** MATERIALS PROVIDED follows **
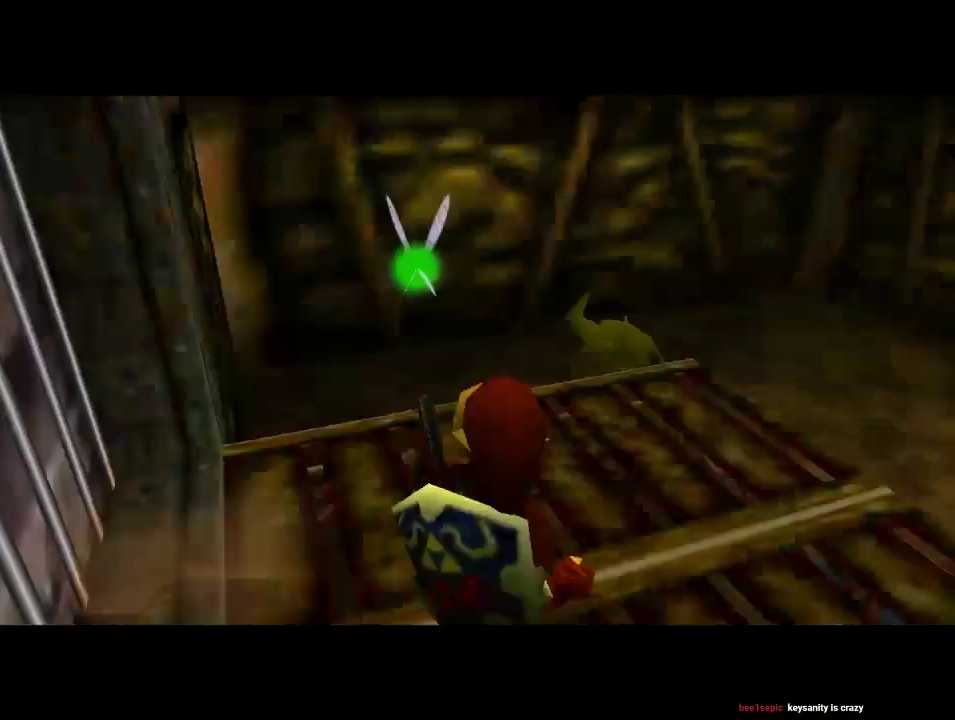
{"dt_ms": 500, "buttons": [], "left_stick": "right", "events": [[500, "left_stick", "right"]]}
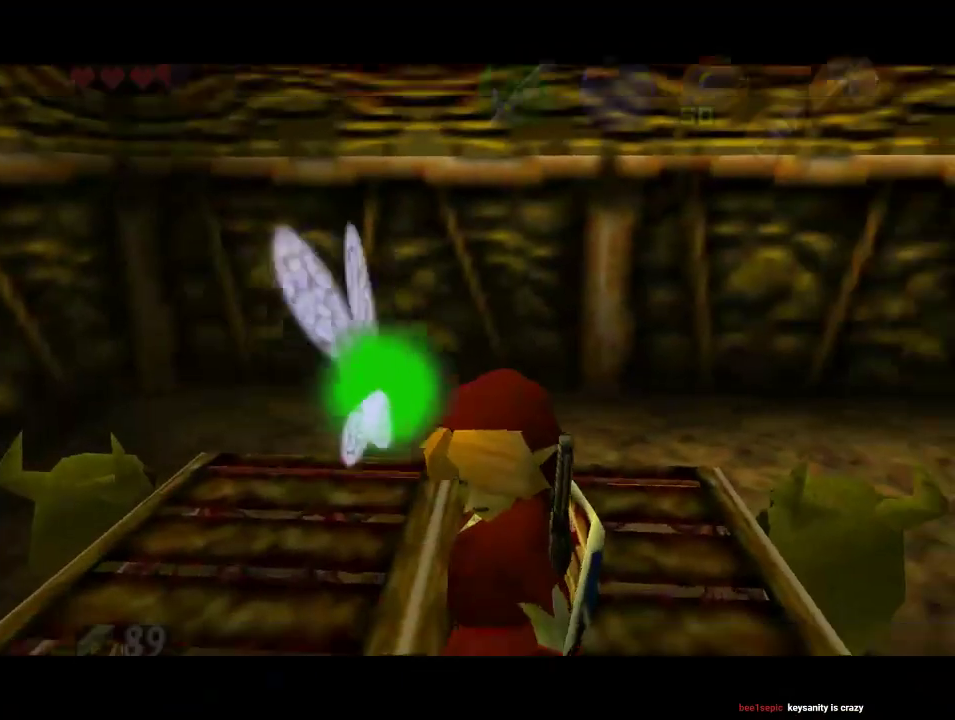
{"dt_ms": 500, "buttons": [], "left_stick": "right", "events": []}
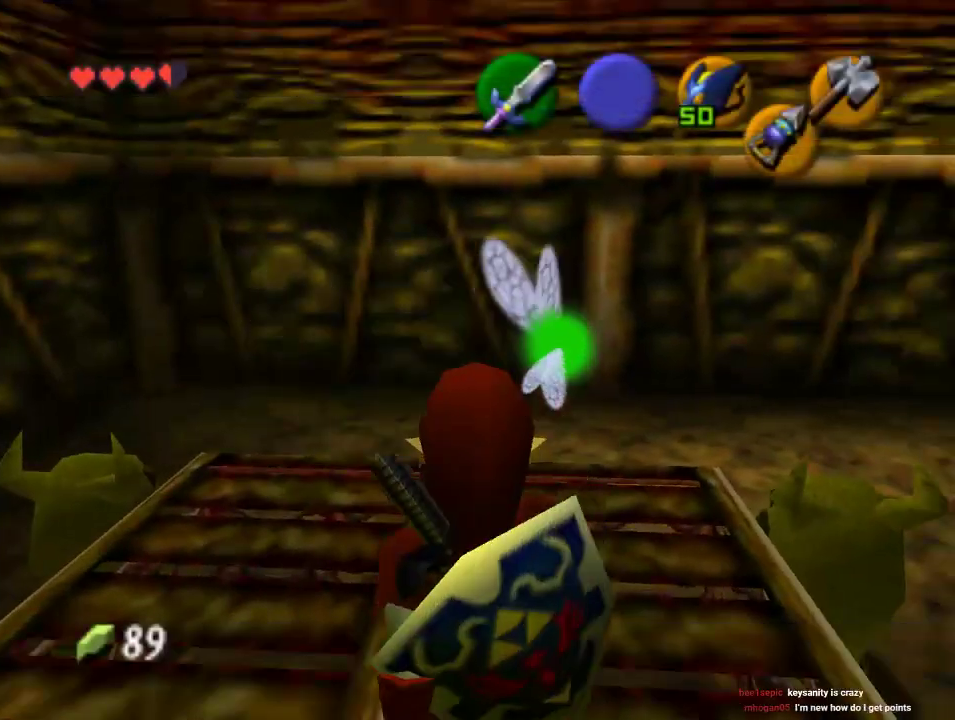
{"dt_ms": 500, "buttons": [], "left_stick": "right", "events": []}
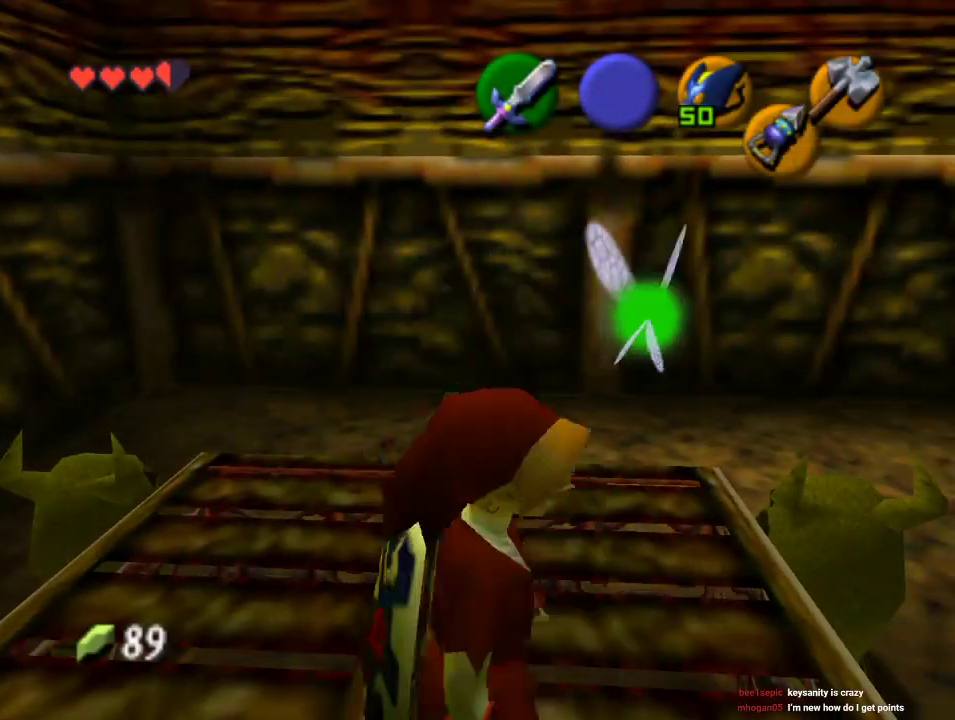
{"dt_ms": 500, "buttons": ["Z"], "left_stick": "up-right", "events": [[67, "A", "down"], [267, "A", "up"], [367, "left_stick", "up-right"], [400, "Z", "down"]]}
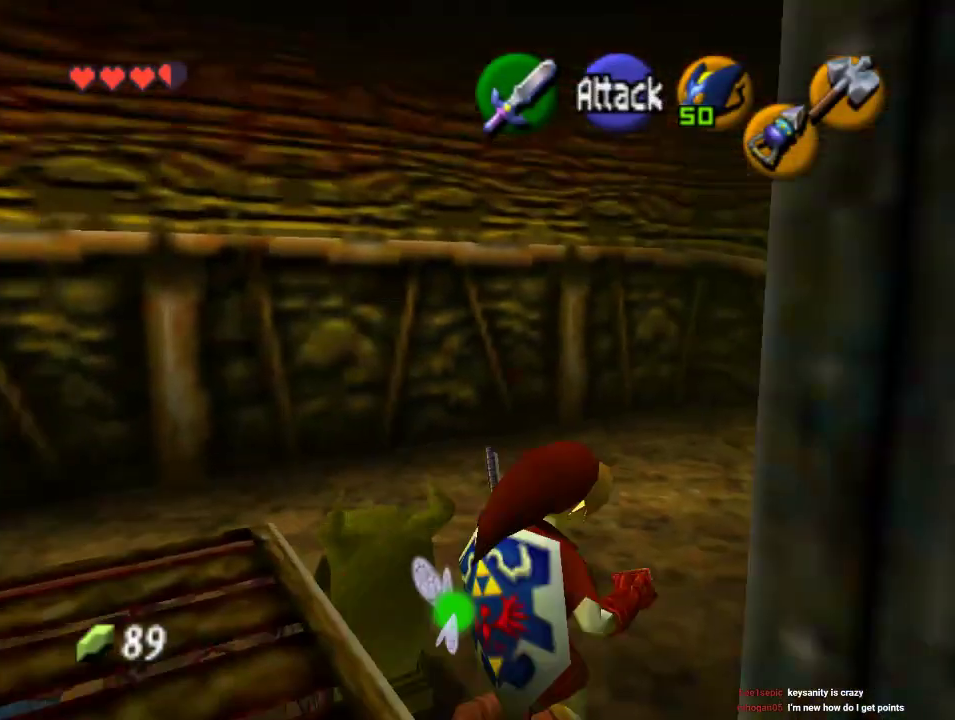
{"dt_ms": 500, "buttons": [], "left_stick": "up", "events": [[67, "Z", "up"], [100, "left_stick", "up"]]}
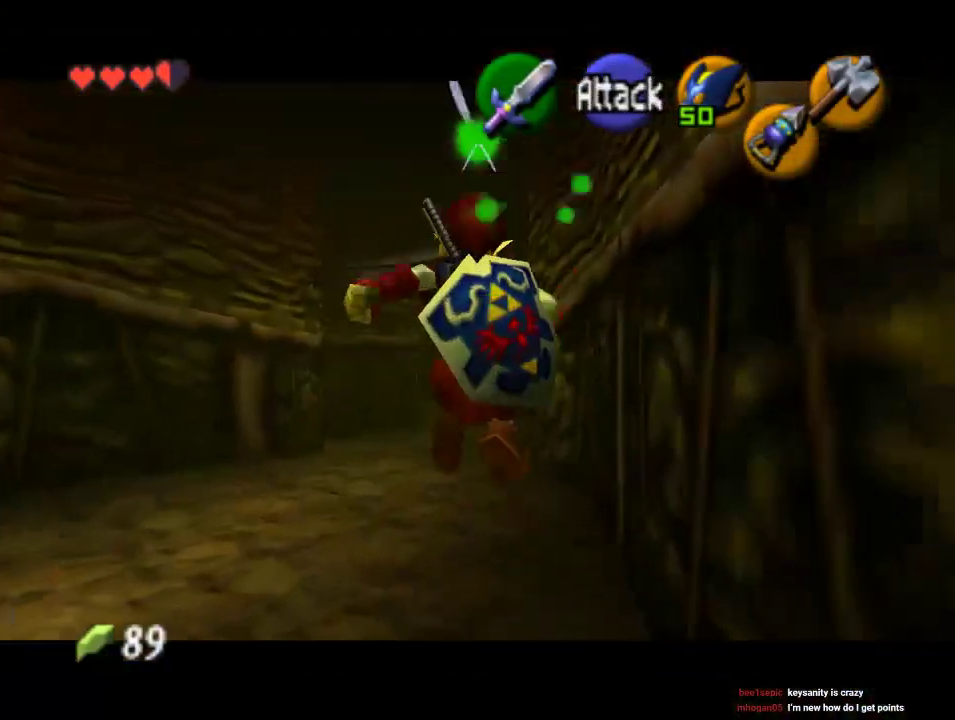
{"dt_ms": 500, "buttons": [], "left_stick": "up", "events": []}
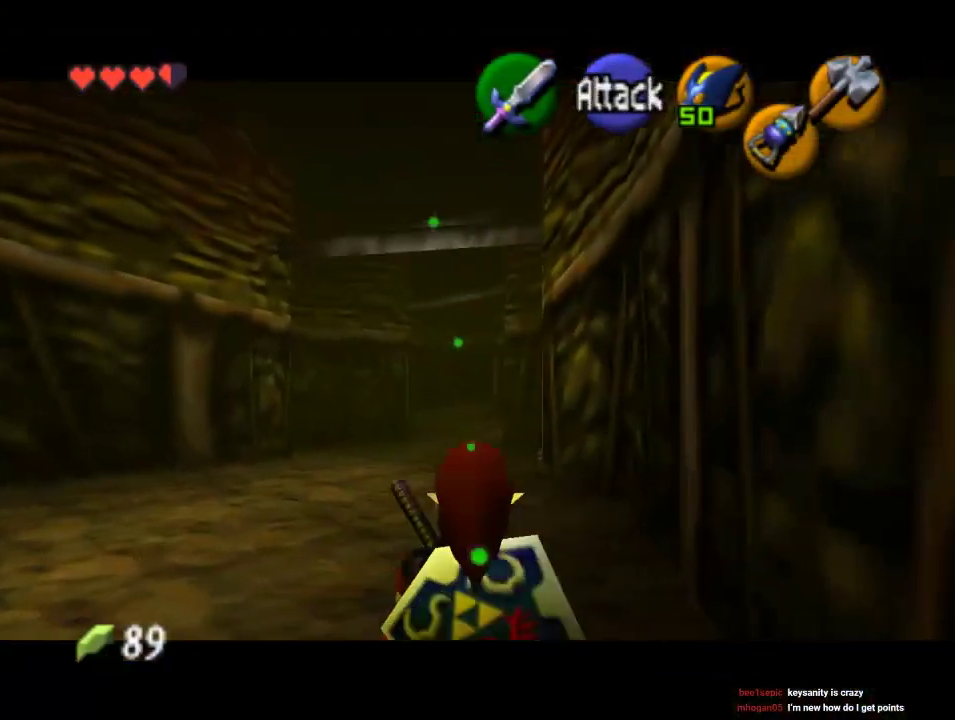
{"dt_ms": 500, "buttons": [], "left_stick": "up", "events": [[33, "A", "down"], [267, "A", "up"]]}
** End of MATERIALS PROVIDED **
## TASK DETAILS
Among the entries, how many lines hold the string "down"? Answer with a bare number.

## COMPLETED EXERCISE
2